Responses to COVID-19 raise a number of European and U.S. data privacy and data protection concerns. Key considerations include:

  • Restrictions on data collection and use. As businesses consider new information collection and analysis activities to address COVID-19 risks, they should consider any applicable statutory, regulatory and contractual restrictions on collection from, and uses of, certain data sources or data types. They should also consider how best to mitigate risks for the businesses that are associated with the collection and use of such data as an integral part of their COVID-19 action plans.
  • Sufficiency of existing privacy policies and notices. Businesses will want to consider whether existing privacy policies and notices are sufficient to cover the data to be collected for purposes of COVID-19 response from employees, visitors, customers and other data subjects, and the processing of such data.

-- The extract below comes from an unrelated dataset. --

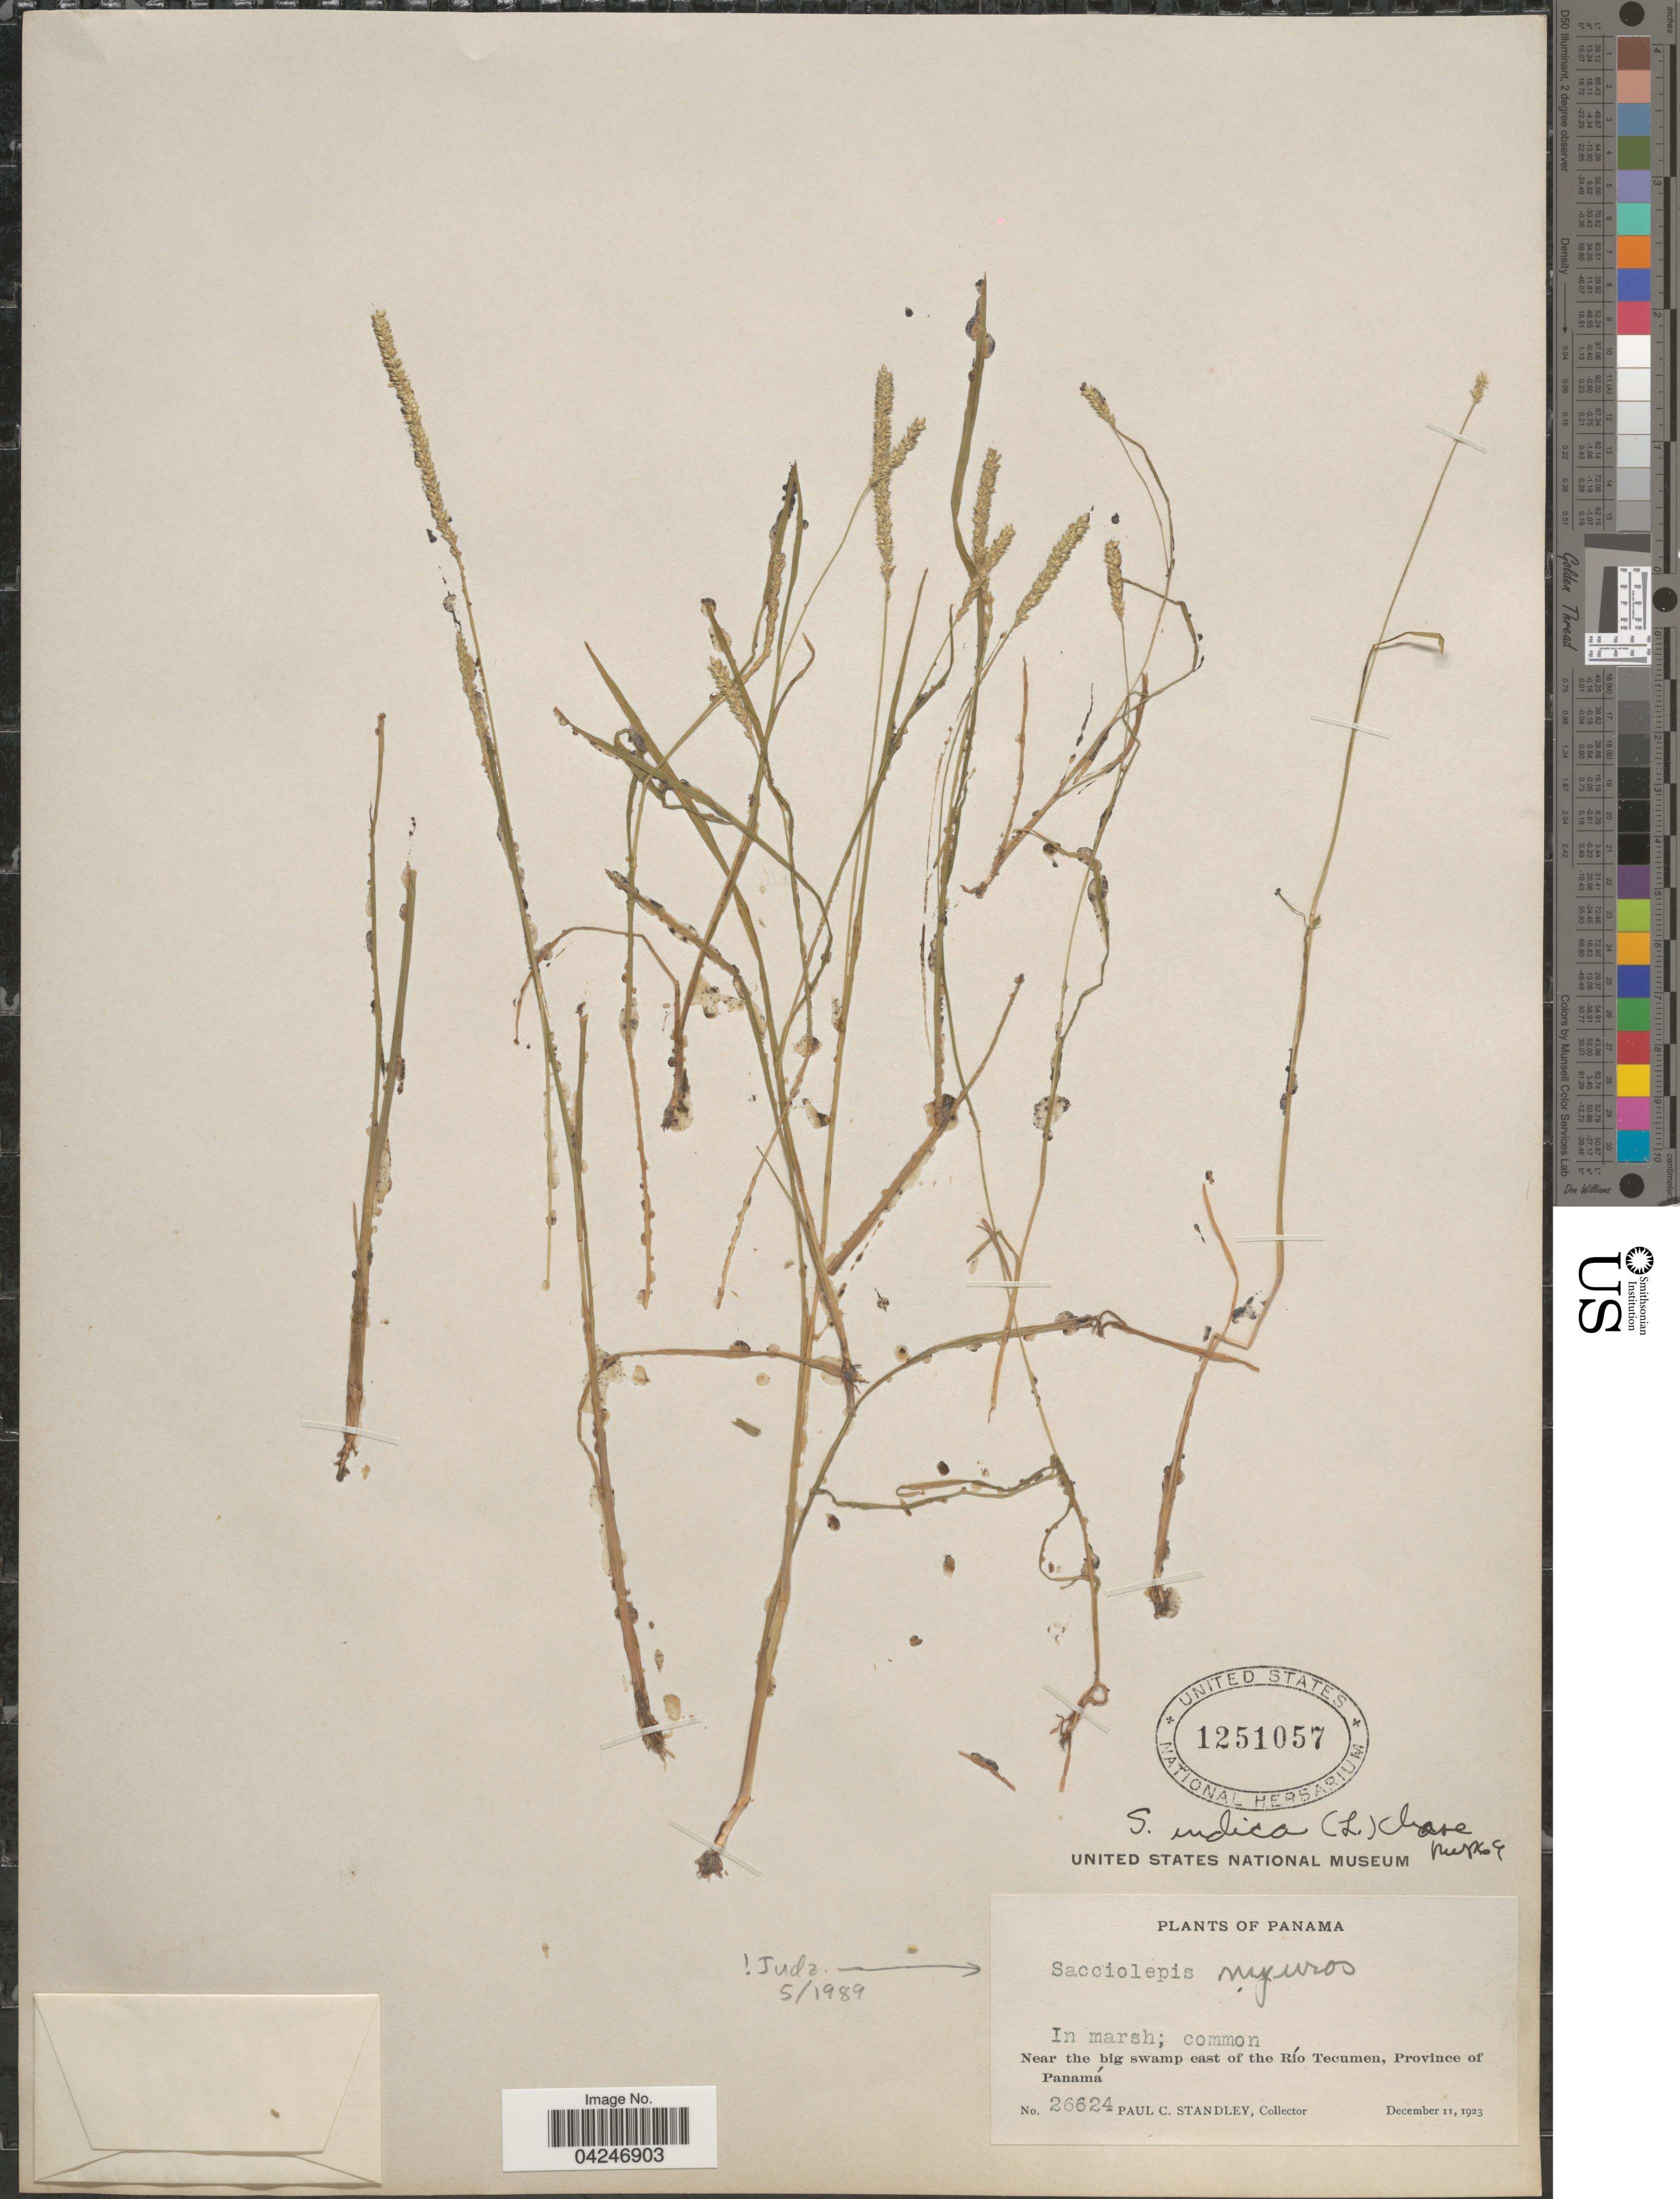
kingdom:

  • Legal grounds for processing. From a European privacy law perspective, employers should consider the application of the European Union's (EU) General Data Protection Regulation (GPDR) and laws in different EU countries and the UK and determine the legal ground under the GDPR to process employee, visitor and customer personal data, and — in particular — health data. From a GDPR perspective, an employer will generally not be able to rely on an employee's consent, but it may be able to rely on a combination of other GDPR grounds including legitimate interest, legal obligation and employment law grounds (where processing health data). The ability to rely on these grounds and other requirements may differ in different European countries.
  • Protocols for information practices. To help mitigate some of the data-related risks noted above, businesses may wish to establish prudential protocols for the manner in which they will collect, use, secure, retain and share any information collected as part of COVID-19 response efforts, particularly any information related to health and other sensitive data. Businesses should consider GDPR and other legal requirements, such as taking appropriate information security measures and applying data minimization, particularly given the potential sensitivity of health data, as well as legally compliant retention periods (e.g., data on a person who is shown not to have visited a restricted country or area).
  • International data transfers. Businesses in Europe and the UK should consider whether employee, visitor or customer data processed for COVID-19 purposes will be transferred by the business or by a vendor outside of the European Economic Area/UK. If such data will be transferred, are the contemplated transfers covered under an appropriate GDPR data transfer mechanism?
  • Privacy impact assessments. Businesses covered by the GDPR in particular will want to consider whether a data privacy impact assessment is required (or advisable) to conduct the new data-related activities needed for responding to COVID-19.

The content of this article is intended to provide a general guide to the subject matter. Specialist advice should be sought about your specific circumstances.